### Provided entries
_ _ _ _ _ _ _

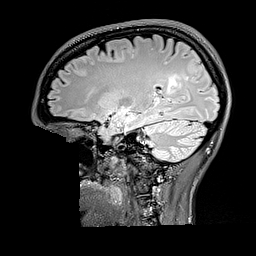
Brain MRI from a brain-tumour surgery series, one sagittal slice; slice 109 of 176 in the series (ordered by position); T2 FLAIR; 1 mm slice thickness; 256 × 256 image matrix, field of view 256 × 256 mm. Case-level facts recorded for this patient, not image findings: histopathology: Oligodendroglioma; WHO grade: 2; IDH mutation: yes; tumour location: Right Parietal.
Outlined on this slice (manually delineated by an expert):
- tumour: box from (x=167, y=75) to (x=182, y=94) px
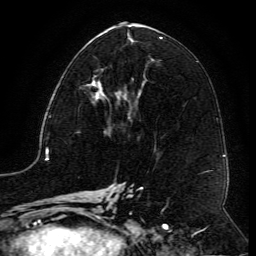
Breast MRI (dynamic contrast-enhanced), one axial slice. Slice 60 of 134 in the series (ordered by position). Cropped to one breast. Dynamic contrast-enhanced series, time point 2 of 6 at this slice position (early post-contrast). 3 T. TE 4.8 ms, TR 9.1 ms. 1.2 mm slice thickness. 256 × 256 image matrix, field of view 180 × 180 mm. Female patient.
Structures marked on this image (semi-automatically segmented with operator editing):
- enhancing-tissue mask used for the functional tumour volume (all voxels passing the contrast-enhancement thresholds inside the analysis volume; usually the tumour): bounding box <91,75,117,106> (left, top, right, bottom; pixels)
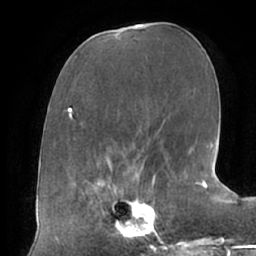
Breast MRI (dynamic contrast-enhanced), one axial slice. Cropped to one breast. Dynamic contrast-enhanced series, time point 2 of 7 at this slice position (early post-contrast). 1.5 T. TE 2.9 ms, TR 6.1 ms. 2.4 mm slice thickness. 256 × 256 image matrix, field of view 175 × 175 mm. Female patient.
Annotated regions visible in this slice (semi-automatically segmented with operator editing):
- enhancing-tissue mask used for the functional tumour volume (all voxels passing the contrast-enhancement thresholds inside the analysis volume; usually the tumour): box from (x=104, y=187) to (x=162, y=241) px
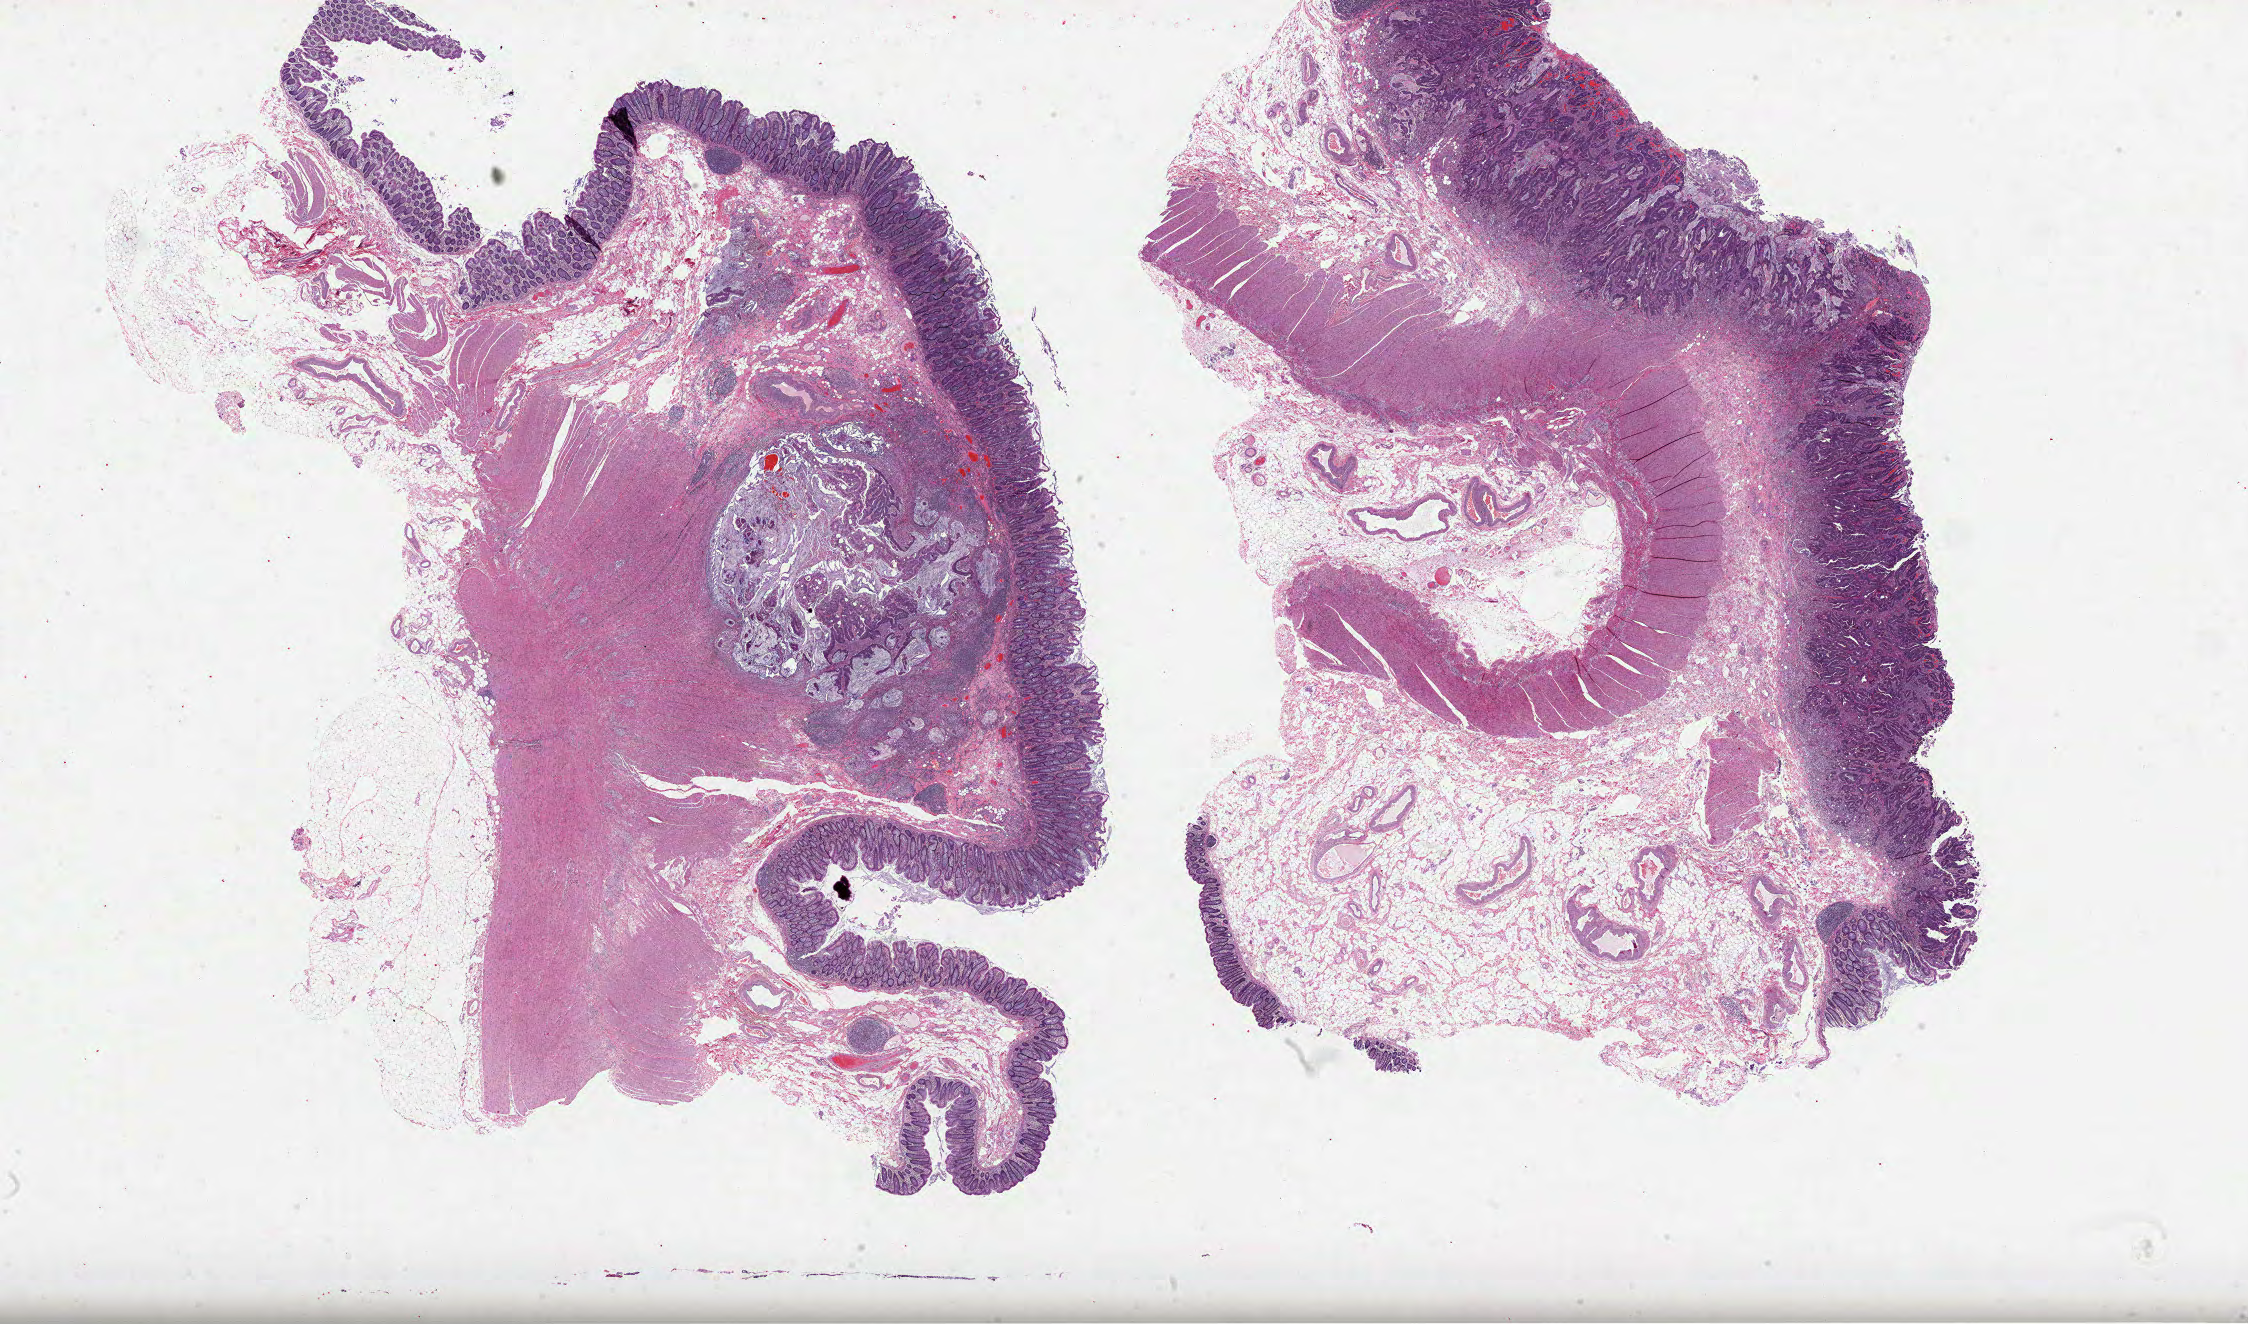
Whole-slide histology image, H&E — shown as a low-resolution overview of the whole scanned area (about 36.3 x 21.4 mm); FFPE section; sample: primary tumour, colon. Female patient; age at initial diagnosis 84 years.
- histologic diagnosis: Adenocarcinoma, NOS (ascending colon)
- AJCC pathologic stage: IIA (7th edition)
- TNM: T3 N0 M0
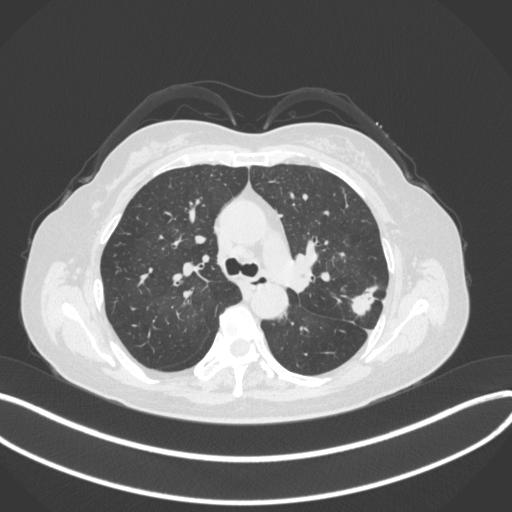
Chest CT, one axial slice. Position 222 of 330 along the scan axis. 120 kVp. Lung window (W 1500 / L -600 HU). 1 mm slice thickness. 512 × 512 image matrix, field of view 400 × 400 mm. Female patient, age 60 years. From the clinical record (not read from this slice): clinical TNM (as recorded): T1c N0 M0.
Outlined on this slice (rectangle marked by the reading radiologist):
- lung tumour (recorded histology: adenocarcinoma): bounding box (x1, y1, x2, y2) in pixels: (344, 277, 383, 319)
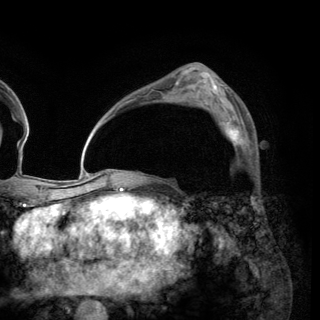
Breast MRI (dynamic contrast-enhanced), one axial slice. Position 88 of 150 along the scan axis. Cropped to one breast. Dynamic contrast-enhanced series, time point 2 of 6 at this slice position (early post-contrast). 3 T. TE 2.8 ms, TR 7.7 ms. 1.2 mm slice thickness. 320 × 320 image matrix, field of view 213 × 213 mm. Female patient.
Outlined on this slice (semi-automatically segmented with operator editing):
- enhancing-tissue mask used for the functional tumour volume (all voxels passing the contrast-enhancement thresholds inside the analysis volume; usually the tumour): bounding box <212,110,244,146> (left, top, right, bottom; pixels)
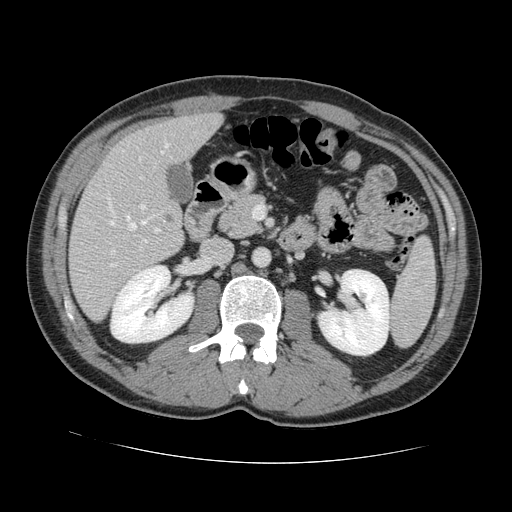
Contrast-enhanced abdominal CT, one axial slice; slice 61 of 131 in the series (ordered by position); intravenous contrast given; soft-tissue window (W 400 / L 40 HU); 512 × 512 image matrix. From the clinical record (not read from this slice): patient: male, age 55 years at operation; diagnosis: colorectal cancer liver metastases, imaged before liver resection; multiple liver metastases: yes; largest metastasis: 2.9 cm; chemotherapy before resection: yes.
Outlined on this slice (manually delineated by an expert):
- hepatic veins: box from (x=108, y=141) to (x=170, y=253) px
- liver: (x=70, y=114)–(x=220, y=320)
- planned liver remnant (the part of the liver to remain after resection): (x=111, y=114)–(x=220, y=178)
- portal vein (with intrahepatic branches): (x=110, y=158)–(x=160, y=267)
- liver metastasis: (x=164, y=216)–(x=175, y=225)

_ _ _ _ _ _ _

### What to produce
Leaving all pictures out, output exactly the lines of the material above from the line with "Breast MRI (dynamic contrast-enhanced), one axial slice. Cropped" to the line with "- TNM: T3 N0 M0", both included.

### Your solution
Breast MRI (dynamic contrast-enhanced), one axial slice. Cropped to one breast. Dynamic contrast-enhanced series, time point 2 of 7 at this slice position (early post-contrast). 1.5 T. TE 2.9 ms, TR 6.1 ms. 2.4 mm slice thickness. 256 × 256 image matrix, field of view 175 × 175 mm. Female patient.
Annotated regions visible in this slice (semi-automatically segmented with operator editing):
- enhancing-tissue mask used for the functional tumour volume (all voxels passing the contrast-enhancement thresholds inside the analysis volume; usually the tumour): box from (x=104, y=187) to (x=162, y=241) px
Whole-slide histology image, H&E — shown as a low-resolution overview of the whole scanned area (about 36.3 x 21.4 mm); FFPE section; sample: primary tumour, colon. Female patient; age at initial diagnosis 84 years.
- histologic diagnosis: Adenocarcinoma, NOS (ascending colon)
- AJCC pathologic stage: IIA (7th edition)
- TNM: T3 N0 M0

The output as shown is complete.